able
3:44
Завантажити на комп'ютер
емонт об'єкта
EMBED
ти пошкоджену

* **Directions for this task**
For this exercise, transcribe the whole listing verbatim.

* **Response**
able
3:44
Завантажити на комп'ютер
емонт об'єкта
EMBED
ти пошкоджену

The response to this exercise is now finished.